Baumert beschreibt sehr fein, daß diese Decke, mit der zunächst das Gesicht des Mose verhüllt war, und die jetzt über den Köpfen der jüdischen Schwestern und Brüder des Paulus liegt, nicht als Decke der Dummheit oder des Starrsinns zu verstehen ist. Sie war ja zunächst einmal ein sinnvolles Instrument, um dem Widerschein der Größe Gottes, die auf dem Gesicht des Mose lag, etwas von der für die Israeliten schwer zu ertragenden Wirkung zu nehmen. Wer sich Gott nähert, muß damit rechnen, mit einer Realität konfrontiert zu werden, für welche die menschlichen Sinne als Erkenntniswerkzeuge überfordert sind. Da ist eine Decke hilfreich.

Nebenbei - Michelangelos berühmte Skulptur des Mose mit seinen Hörnern (siehe oben) geht auf die doppelte Übersetzungsmöglichkeit "Strahl" und "Horn" für das urtextliche Wort qaran zurück. Das Mittelater hat oft "Horn" übersetzt, die Neuzeit hat sich für die Strahlen entschieden - vermutlich wegen der Decke, denn die würde gegen Hörner ja nicht schützen.

Nun ist in Jesus eine neue Offenbarung der Realität Gottes erschienen, auf die man hinschauen kann, ohne geblendet zu werden. Jesus hat es verstanden, die Gegenwart Gottes auf eine solche Weise zu spiegeln, daß sie für die Menschen nicht nur besser verständlich sondern auch besser erträglich ist. Er hat zwar das Göttliche in sich gehabt, hat es aber so in sich eingeschlossen, daß er, wie Paulus an einer anderen Stelle sagt, in jeder Hinsicht als Mensch angesehen wurde (Philipperbrief 2,7). Nun fordert Jesus als der neue Mose mit neuen Worten und mit einer neuen Offenbarung die Menschen auf, zu ihm hin zu sehen, und das ohne die Decke, die man früher in der Nähe Gottes tragen mußte.

Baumann ist auch darin auf der Linie des Papstes, daß er die alte Offenbarung vom Sinai in keiner Weise schmälert. Sie hat auf eine vollkommen richtige und notwendige Weise den Menschen die Erkenntnis ihrer Sünde gebracht. Um diese Erkenntnis kommen die Menschen nicht herum, bis heute nicht.
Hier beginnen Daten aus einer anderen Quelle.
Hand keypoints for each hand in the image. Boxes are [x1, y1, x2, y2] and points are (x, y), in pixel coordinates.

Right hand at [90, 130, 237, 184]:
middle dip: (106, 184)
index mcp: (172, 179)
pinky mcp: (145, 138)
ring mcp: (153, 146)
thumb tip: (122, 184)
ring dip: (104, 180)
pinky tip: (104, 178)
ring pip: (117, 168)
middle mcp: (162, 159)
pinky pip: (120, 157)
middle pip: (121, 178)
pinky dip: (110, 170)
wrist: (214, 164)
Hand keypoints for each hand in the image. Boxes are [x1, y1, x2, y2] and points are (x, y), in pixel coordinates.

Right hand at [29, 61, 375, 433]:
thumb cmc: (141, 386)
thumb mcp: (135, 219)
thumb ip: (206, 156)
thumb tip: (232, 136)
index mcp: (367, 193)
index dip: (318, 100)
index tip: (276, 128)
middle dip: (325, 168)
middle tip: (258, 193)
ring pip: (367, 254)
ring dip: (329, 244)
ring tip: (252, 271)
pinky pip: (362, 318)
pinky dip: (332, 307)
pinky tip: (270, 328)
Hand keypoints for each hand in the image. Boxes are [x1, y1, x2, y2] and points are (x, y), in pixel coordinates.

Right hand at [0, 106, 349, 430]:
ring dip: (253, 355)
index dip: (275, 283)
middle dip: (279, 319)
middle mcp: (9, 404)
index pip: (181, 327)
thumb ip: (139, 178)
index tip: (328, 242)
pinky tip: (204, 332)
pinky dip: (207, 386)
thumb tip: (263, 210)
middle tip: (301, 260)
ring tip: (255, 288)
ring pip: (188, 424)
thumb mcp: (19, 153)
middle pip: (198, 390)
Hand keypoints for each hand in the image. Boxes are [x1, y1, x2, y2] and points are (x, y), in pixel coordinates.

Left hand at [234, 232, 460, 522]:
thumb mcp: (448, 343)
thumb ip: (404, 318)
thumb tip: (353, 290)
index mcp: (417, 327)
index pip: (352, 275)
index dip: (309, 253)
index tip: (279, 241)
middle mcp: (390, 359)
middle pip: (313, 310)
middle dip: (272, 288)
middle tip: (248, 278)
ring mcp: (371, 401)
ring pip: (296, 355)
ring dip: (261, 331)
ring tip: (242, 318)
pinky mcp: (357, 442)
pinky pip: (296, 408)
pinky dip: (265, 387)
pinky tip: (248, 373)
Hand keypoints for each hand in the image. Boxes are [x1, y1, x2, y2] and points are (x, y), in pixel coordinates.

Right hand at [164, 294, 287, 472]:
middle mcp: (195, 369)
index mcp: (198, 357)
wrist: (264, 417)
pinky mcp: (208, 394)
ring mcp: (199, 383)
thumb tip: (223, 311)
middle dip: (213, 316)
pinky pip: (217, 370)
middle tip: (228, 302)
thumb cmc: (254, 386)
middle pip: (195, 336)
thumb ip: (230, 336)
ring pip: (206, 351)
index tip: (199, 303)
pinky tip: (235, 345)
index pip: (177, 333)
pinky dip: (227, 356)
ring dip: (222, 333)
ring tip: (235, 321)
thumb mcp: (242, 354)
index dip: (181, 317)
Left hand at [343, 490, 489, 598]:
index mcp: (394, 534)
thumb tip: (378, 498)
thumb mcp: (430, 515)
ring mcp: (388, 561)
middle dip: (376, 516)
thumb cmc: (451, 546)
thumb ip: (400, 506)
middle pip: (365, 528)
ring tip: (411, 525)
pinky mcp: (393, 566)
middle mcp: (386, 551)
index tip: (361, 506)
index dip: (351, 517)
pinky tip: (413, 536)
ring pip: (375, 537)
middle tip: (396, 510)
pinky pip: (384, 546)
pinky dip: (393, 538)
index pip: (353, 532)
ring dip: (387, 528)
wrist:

Die Offenbarung von Jesus Christus hat dagegen aber der letzten Erkenntnis der Gnade Gottes zum Durchbruch verholfen. Zwar war die Gnade auch schon im Bund vom Sinai mit eingeschlossen. Aber in ihrer ganzen Größe konnte sie erst erkannt werden, nachdem Jesus sie offenbarte.

Die Decke der unvollständigen Gotteserkenntnis wird also nicht den Menschen weggenommen, denen es gelingt, die Verstocktheit ihres eigenen Herzens zu überwinden. Die Freiheit, von der Paulus sagt, sie ist die Freiheit des Geistes (3,17), wird dem geschenkt, der sich voll Vertrauen Jesus zuwendet und von ihm das Geschenk der Sündenvergebung und Gnade erwartet.